Exercise objective – Look through the listing below for the word "Load" and copy every line where it occurs.

Provided records –
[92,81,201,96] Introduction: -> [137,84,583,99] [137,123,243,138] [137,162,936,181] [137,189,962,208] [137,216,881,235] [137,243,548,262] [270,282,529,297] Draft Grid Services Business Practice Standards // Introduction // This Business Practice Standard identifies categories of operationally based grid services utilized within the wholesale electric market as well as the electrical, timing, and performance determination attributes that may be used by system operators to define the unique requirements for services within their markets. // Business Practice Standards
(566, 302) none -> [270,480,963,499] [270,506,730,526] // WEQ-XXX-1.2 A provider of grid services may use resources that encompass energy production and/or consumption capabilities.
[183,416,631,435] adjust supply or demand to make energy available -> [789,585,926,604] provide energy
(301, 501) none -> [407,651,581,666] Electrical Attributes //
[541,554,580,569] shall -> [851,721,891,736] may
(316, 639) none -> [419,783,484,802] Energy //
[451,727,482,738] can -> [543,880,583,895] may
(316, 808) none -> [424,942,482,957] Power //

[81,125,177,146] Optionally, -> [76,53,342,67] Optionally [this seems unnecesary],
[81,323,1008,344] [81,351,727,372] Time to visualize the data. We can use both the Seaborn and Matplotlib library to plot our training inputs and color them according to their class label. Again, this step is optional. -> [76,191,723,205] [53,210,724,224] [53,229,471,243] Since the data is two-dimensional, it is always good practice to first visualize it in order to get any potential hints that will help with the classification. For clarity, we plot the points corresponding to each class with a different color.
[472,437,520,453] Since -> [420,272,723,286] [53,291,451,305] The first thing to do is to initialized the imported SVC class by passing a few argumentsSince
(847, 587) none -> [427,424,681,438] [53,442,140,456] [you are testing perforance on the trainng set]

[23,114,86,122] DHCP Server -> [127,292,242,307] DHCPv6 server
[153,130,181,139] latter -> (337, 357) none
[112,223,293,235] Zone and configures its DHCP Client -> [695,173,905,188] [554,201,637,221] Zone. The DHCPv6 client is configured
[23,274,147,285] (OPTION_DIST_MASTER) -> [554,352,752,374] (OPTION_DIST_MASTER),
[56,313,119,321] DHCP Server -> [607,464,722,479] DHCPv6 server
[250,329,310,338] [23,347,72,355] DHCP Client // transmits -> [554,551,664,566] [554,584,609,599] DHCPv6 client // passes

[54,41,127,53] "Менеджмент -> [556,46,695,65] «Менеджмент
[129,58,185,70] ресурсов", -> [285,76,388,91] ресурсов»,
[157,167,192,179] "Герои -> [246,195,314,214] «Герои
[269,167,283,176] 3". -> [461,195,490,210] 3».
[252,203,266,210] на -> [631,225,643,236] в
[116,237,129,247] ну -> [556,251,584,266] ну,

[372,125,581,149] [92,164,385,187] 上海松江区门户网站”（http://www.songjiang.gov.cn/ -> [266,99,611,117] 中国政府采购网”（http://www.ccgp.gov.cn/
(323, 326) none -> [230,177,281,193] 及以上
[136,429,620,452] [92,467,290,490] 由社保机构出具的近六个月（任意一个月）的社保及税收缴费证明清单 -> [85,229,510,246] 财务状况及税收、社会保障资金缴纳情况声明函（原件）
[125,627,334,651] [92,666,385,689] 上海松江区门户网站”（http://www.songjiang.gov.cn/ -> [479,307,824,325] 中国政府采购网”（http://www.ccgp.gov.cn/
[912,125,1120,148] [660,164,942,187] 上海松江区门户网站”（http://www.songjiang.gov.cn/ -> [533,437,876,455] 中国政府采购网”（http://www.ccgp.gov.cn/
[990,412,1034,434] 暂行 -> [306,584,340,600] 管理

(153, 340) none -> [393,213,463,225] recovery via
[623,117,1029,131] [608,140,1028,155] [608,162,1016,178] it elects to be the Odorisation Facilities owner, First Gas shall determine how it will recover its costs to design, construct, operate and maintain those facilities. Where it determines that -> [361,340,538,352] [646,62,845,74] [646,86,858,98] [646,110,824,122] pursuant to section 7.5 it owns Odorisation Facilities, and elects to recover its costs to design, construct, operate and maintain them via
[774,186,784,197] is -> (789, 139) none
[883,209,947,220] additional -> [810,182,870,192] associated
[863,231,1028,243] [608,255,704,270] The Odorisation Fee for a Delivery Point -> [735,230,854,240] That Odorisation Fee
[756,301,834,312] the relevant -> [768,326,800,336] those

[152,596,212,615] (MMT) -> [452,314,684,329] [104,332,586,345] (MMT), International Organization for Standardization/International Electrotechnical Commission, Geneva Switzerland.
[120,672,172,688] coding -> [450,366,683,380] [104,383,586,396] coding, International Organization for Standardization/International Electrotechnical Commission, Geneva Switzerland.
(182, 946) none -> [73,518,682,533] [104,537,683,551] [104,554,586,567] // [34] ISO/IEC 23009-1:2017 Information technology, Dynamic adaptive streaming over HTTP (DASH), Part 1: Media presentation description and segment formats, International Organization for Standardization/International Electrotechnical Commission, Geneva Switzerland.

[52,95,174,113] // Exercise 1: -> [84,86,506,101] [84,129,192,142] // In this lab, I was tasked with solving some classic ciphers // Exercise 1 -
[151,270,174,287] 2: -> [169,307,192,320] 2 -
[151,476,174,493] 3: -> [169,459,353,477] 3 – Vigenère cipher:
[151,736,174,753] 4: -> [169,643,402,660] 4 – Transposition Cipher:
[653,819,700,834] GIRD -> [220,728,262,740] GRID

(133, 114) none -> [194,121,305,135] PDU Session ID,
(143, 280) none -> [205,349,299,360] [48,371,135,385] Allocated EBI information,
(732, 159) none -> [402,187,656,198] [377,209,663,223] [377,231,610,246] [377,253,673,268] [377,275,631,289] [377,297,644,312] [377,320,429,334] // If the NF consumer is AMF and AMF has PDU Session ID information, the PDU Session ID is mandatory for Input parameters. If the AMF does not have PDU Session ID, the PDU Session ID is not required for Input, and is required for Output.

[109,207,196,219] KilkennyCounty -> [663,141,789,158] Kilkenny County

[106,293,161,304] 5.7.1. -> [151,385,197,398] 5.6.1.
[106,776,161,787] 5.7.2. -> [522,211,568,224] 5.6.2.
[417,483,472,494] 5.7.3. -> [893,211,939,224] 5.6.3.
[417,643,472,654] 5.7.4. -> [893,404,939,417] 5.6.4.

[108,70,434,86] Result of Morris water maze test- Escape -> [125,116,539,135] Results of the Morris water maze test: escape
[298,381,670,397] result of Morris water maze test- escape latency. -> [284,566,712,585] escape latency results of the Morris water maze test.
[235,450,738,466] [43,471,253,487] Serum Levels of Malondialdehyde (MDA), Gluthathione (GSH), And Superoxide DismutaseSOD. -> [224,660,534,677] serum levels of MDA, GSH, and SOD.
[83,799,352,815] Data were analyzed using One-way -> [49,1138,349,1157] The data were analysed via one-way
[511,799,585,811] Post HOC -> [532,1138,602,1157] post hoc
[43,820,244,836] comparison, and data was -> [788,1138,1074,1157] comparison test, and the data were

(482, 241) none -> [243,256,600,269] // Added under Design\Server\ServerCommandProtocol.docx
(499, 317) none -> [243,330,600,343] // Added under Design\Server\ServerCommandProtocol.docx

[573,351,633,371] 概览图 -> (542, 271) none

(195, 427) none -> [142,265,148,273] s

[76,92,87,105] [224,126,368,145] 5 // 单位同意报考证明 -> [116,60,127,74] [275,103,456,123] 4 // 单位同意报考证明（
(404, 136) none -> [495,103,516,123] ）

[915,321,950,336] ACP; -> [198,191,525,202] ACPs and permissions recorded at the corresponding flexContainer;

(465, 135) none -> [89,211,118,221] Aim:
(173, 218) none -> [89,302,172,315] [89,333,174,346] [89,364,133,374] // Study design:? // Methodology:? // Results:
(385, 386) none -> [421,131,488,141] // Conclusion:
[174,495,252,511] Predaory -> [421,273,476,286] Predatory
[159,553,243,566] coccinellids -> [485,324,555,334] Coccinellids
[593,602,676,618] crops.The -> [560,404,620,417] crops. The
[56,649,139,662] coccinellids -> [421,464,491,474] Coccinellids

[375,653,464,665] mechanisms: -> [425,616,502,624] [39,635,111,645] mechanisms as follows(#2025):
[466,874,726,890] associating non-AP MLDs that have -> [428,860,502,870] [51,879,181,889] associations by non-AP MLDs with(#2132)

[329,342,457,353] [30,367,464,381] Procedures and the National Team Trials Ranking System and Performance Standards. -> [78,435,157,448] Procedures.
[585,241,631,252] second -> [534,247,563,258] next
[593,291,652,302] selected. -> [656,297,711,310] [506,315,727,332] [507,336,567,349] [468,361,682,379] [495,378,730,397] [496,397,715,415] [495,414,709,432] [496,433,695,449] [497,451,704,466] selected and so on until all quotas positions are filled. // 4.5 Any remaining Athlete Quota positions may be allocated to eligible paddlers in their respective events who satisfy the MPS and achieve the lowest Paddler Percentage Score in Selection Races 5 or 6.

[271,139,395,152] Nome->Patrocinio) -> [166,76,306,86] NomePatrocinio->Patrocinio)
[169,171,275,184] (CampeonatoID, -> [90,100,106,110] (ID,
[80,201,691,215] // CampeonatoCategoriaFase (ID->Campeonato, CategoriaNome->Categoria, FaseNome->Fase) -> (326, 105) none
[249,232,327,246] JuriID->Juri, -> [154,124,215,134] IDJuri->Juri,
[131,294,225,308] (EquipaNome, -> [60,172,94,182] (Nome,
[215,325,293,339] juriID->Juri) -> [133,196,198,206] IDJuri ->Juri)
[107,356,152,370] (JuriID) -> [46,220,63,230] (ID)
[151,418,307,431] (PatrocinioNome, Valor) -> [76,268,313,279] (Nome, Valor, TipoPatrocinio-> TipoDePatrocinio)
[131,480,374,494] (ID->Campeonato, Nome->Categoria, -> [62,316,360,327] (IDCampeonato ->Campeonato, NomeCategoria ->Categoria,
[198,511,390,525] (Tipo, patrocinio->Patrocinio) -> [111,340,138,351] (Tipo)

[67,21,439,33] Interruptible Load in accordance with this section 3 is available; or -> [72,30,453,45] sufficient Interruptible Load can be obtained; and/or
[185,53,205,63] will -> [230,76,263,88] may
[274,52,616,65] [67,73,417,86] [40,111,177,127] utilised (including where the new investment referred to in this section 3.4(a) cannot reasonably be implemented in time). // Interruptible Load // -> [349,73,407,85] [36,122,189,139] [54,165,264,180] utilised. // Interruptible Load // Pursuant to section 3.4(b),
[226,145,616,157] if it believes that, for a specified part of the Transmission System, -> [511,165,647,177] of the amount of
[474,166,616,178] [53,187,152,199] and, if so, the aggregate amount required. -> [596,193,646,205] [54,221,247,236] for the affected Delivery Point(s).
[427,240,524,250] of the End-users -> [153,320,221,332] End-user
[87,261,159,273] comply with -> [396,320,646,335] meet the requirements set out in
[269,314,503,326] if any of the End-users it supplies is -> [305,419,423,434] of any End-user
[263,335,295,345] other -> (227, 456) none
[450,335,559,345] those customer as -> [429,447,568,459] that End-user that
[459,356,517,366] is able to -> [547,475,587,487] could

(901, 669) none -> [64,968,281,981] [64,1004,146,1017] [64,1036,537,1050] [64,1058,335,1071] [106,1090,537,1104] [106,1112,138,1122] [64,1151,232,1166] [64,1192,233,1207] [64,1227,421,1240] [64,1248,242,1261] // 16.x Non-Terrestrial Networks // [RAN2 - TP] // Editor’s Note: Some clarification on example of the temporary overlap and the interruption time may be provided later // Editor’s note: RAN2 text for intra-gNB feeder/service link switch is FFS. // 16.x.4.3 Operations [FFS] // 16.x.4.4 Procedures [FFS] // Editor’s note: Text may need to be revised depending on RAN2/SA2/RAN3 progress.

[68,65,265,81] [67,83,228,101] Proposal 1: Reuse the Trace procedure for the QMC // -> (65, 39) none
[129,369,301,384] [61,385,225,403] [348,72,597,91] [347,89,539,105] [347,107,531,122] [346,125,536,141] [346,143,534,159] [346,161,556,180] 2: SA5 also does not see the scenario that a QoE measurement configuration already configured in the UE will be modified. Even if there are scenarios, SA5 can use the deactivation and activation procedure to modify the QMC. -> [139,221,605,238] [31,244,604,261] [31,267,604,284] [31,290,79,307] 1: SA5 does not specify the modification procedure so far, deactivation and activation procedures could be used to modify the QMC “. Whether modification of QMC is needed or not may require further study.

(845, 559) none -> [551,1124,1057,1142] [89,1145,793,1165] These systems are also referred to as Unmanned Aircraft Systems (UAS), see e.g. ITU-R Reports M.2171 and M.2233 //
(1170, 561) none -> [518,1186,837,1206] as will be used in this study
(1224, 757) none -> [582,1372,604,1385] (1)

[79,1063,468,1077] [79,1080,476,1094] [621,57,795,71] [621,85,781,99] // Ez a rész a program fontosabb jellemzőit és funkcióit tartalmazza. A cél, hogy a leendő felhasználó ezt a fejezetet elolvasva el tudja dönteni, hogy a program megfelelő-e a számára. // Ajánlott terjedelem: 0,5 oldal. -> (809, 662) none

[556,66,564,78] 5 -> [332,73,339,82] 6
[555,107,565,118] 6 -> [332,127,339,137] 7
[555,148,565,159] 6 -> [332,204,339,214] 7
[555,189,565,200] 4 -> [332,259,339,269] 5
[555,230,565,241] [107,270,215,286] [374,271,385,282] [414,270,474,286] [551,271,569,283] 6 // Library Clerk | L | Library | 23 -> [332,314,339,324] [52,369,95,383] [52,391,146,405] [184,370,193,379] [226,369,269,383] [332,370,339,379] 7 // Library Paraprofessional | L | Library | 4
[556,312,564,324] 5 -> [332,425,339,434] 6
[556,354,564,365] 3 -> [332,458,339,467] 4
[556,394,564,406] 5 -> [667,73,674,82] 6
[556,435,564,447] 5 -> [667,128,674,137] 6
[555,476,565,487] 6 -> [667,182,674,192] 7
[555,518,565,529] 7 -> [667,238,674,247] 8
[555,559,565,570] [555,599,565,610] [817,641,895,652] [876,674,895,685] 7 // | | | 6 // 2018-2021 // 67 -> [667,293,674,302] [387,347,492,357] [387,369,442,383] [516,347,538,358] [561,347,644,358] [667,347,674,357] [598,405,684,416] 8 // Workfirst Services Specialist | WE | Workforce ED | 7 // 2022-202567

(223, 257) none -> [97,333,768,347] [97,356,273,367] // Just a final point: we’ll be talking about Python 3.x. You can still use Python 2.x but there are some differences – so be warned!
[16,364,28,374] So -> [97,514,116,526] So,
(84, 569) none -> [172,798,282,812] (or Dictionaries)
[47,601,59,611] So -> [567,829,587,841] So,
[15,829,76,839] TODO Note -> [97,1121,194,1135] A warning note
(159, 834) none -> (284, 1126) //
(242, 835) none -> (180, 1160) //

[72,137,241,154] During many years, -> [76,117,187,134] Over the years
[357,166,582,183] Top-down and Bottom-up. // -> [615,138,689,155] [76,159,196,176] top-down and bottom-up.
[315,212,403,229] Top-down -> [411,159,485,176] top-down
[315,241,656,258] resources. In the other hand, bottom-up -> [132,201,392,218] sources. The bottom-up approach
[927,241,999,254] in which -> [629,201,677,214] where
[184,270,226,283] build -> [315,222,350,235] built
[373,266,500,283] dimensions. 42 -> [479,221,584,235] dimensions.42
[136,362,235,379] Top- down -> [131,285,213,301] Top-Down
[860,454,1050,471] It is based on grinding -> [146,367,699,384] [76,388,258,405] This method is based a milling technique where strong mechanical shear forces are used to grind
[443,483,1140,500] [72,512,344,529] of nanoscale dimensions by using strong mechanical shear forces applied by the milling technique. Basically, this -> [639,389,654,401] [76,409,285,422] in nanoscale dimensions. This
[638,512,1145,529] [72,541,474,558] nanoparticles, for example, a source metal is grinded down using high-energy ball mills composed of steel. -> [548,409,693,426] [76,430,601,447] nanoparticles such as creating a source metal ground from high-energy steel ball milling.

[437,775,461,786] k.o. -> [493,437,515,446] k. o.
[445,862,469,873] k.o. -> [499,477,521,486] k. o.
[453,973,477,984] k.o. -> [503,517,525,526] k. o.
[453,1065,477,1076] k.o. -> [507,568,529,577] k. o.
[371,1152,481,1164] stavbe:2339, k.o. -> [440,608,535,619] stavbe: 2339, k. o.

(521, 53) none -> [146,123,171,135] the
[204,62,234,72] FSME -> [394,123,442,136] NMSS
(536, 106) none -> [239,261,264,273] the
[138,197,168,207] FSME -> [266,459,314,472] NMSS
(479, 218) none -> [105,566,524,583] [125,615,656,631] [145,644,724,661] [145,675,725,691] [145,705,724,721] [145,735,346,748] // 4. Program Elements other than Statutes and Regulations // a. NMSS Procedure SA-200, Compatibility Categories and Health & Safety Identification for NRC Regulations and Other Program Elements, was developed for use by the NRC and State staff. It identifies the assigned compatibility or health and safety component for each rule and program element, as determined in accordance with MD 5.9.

Solution for this exercise –
[67,21,439,33] Interruptible Load in accordance with this section 3 is available; or -> [72,30,453,45] sufficient Interruptible Load can be obtained; and/or
[274,52,616,65] [67,73,417,86] [40,111,177,127] utilised (including where the new investment referred to in this section 3.4(a) cannot reasonably be implemented in time). // Interruptible Load // -> [349,73,407,85] [36,122,189,139] [54,165,264,180] utilised. // Interruptible Load // Pursuant to section 3.4(b),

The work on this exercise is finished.